Following up from the conversation in playframework#8374:
Some references can’t be linked directly in this post since, as a new member, I can only post 2 links, but I have some observations that I want to get some feedback on:
-
Some parts of Play have had, and probably still have, performance impacting “bugs” that can easily go unnoticed (eg: playframework#8374, playframework#8335)
-
Other heavily used components can benefit from pretty easy low hanging optimization fruit (eg: playframework#8375, play-ws#251)
In the case of bugs, it would be nice if there were an easier way to spot these earlier. In the case of optimizations that can be easily implemented, it would be nice if someone spent a little time looking for them and making those optimizations.

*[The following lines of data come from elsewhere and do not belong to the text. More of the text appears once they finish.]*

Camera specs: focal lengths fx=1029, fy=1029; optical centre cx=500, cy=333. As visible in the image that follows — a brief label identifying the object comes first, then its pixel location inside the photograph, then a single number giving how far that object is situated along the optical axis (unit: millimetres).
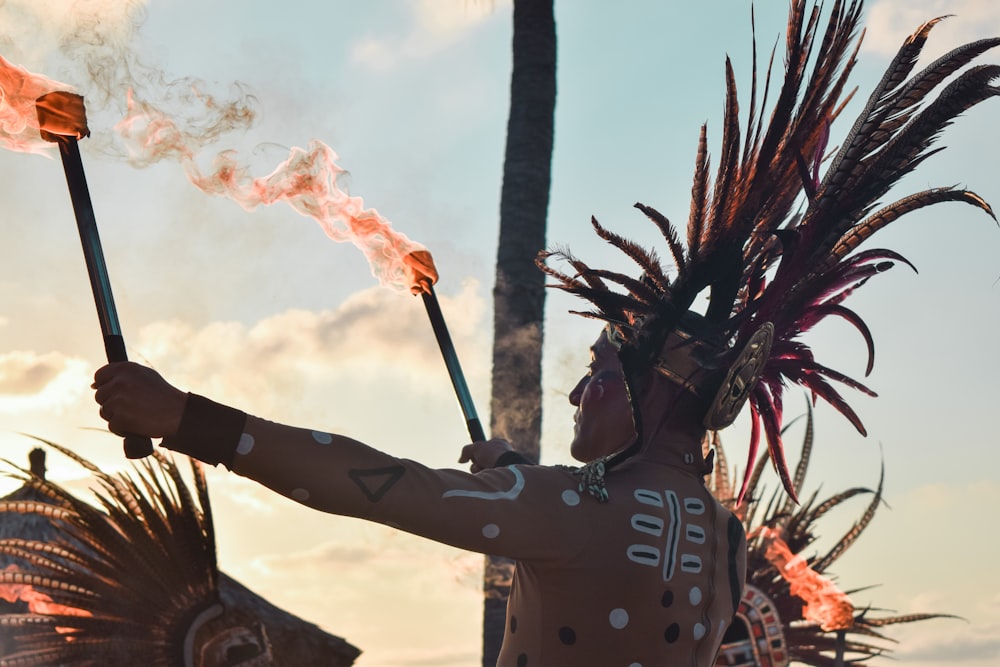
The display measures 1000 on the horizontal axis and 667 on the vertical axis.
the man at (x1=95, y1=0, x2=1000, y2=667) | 2648
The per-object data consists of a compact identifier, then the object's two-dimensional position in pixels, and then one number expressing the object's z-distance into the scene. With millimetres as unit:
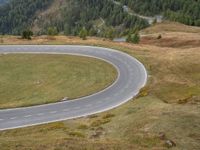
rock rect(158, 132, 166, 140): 45450
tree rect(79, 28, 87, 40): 135188
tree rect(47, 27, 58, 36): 151388
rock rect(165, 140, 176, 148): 43594
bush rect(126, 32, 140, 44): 151250
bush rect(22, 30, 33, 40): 117800
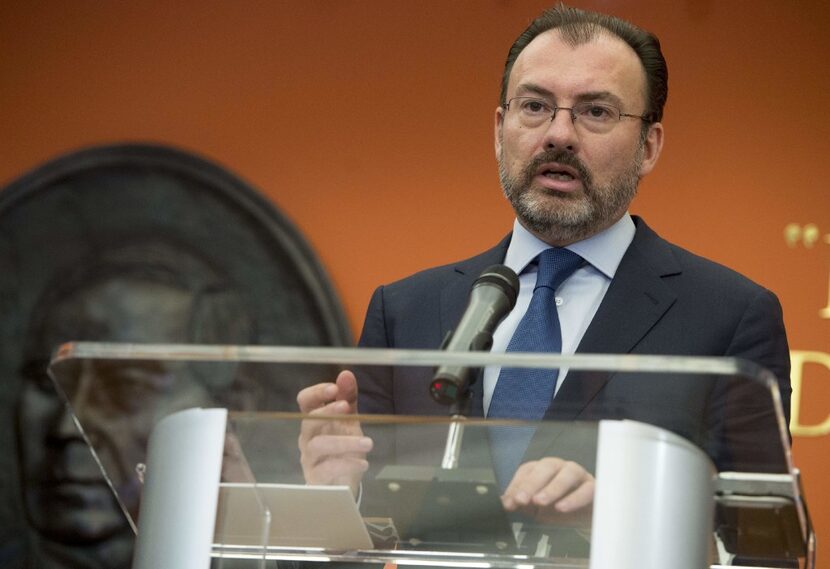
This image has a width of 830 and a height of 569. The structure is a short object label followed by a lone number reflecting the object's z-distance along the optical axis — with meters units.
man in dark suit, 5.21
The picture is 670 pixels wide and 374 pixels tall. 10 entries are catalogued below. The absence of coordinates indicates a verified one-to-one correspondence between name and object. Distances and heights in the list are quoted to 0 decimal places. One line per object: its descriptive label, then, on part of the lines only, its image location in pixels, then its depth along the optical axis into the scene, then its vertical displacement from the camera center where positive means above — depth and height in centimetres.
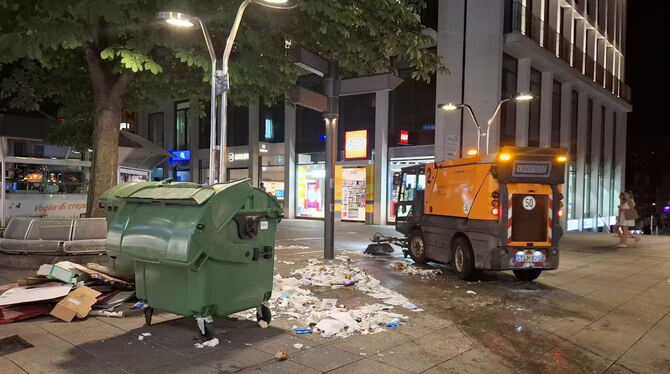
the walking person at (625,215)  1542 -87
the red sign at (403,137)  2126 +202
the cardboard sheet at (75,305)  572 -149
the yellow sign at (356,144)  2269 +180
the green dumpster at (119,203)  575 -30
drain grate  474 -166
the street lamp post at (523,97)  1314 +238
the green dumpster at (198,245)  484 -66
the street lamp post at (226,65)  685 +171
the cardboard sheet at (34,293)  576 -140
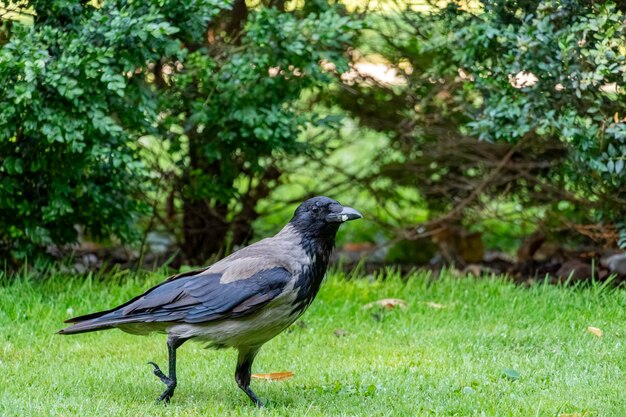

In all of the tickets listed above I was able to identify the problematic parts of the code because I have access to a staging service running a profiling agent that can produce flame graphs, and that service routinely has long periods of time where the only traffic coming in is “health check” traffic- which is to say, I can produce flame graphs from a play application where, for certain periods of time (weekends), the only “work” being done and measured comes from framework overhead and not the application.
Beyond the tickets linked above, we’ve also fixed more than a couple issues that we created ourselves in our own middleware- but the observation stands: having flame graphs for “framework overhead” is super useful in noticing work patterns that aren’t expected and point to straightforward resolution paths.
My question to this community is the following: how do we go about setting up a process within the play development cycle so that performance “bugs” and improvements can be noticed earlier without depending on the broader community to carefully monitor the performance of their own applications and submit patches upstream (although people should definitely be doing that on their own too). For example:
- Is it possible that prune can gather profiling data in addition to benchmark data and surface that somewhere?
- Does it make sense to set a performance goals for play itself so that some expected baseline latency and throughput targets can be used to make harder, more subjective trade-off decisions (ie: does it make sense to switch akka-http to the default backend)?
- More broadly, should a group of engineers (either at lightbend, via community efforts, or both) be formed to look into areas for improvement? How would such a group operate?
Looking forward to hearing the thoughts and feedback from others about how we can make Play better in this regard.